Betsy Alison reflects upon a decade of progress for Para Sailing
Betsy Alison, a multiple World Champion, five-time Rolex Yachtswoman of the Year and US Sailing Hall of Famer, recently stepped down as Chair of the World Sailing Para Sailing Committee after 10 years in the role. During that time, she has helped oversee and guide the regrowth of the sport, but more importantly, the committee has organised and developed Para Sailing into one of the most diverse and fastest-growing disciplines in all of sailing.
In 2015, Para Sailing lost its place in the Paralympic Games meaning that Rio 2016 was the last hurrah, but also the start of the long road back.
Betsy first got involved with Para Sailing in 2013, joining the Executive Committee of the International Foundation for Disabled Sailing (IFDS), which she says was “very small, very centralised” with few resources.
“There was the feeling, because the committee was so small and driven by volunteers, we were limited and not really recognised. So back in 2013 we started having discussions with ISAF, and there was a submission put forward to establish a disabled sailing committee within ISAF itself,” Betsy explains.
“Joining John Twomey – an 11-time Paralympic athlete and sailor with Ireland – and Dr Bernard Destrubé, Vice President of the IFDS and member of ISAF’s Medical Commission, we collaborated with the ISAF team of Jerome Pels, Chris Atkins and W Scott Perry to facilitate the merger of the disabled sport within the International Federation. Sailing was one of the first IFs within the IOC to fully embrace Para/disabled athletes within its working structure.”
This work resulted in a merger between the IFDS and ISAF, which became World Sailing in 2015 – approximately eight months before the Rio 2016 Olympic Games. Betsy was invited to chair the new committee working with the World Sailing Board to ensure Para Sailing became a topic on the radar of every national federation and every Council member.
She says, “When I look back 10 years, in those early days it was like a mountain I felt that I had to climb. But I was so passionate about this part of the sport that I thought one of the first challenges was to make sure that at the end of my tenure, however long that would be, and I had no idea that I was going to be chair for 10 years, that Para Sailing be recognised as an important and integral part of our sport and that sailors with challenges and different abilities were part of the fabric of our community.”
World Sailing was one of the first International Federations to embrace the disabled side of the sport.
“We were ahead of the curve. Using all the same field of play rules, the same governing rules for sport, the same infrastructure from a governance standpoint. It’s been a tough road for reinstatement, even though so much effort has gone into working on and providing the accurate data for a successful bid.”
Despite that disappointment 10 years’ ago, the sport has moved on and is now in a very strong position for reinstatement.
Betsy says, “I think that worldwide acceptance and recognition by our Member National Authorities (MNAs), the Council and the Board that this is an important sector of the sport is one of the biggest changes. It is a mainstream part of our sport now, which is great, and in the strategic plan, from the development side all the way up through elite competition. The fact that we just held a combined World Sailing Championships where the Para Sailors were competing at the same time as our Olympic classes was a fantastic feather in the cap of World Sailing.”
World Sailing is targeting the Brisbane 2032 Paralympic Games for the sport’s return, and another of the great strides over the past decade will be a key part of the bid.
“One of the other biggest changes I’ve seen is on the development side. We held the first Para Sailing Development Program (PDP, now known as IDP), in Weymouth in August 2015, and seeing how that has grown and developed into participation by a multitude of MNAs, allaying some of the concerns and fears, and enabling developing countries and less developed nations to establish new national programs, I think that has been a fantastic effort that this committee has pushed forward,” she says.
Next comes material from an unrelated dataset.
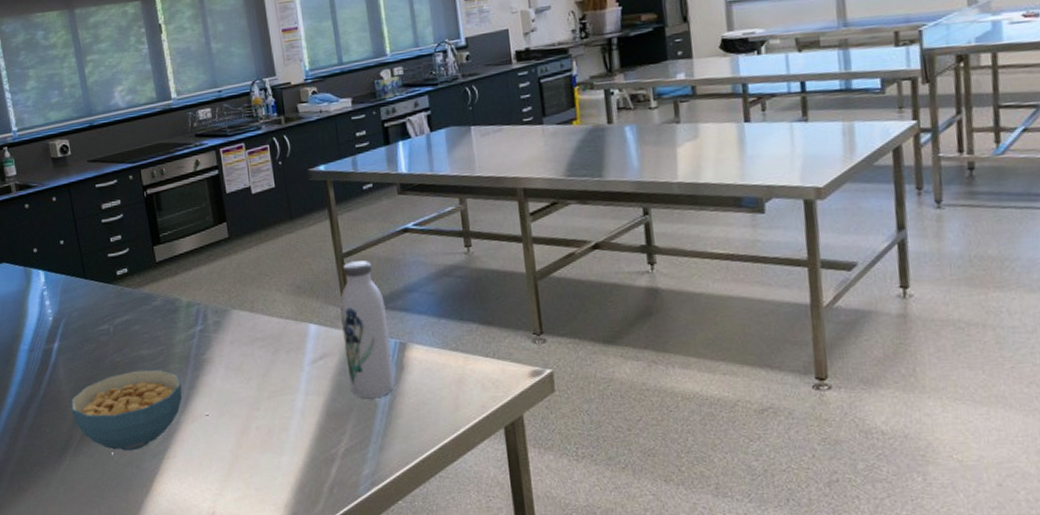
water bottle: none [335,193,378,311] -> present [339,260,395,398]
“The first strategic plan for Para Inclusive Sailing that we worked on in the last quad also took a massive amount of effort, but for us to have been able to align that within the goals and aims of World Sailing, and to publicly publish that in support of this segment of the sport, and it’s everything. It’s the effort, not only from events, but the development side, and the communications that go out to sailors and MNAs and the general public, I think those are all aspects that I’m so super proud of.
“Everything takes time, we want sports to be more inclusive, and it’s been 10 years of investment. We’ve been sailing inclusively forever, leading in this space 20 years ago, when para sailors started training and competing against able bodied sailors in Sonars and 2.4mRs, but now, we are trying to be methodical about providing accurate data and making it clear to the IPC that sailing is worthy of being in the Games.”
Para Inclusive Sailing now has a worldwide reach of 34 countries in four IPC regions, and the World Sailing Para Inclusive Sailing Strategy 2024-2029 aims to increase this to 40 nations on five continents.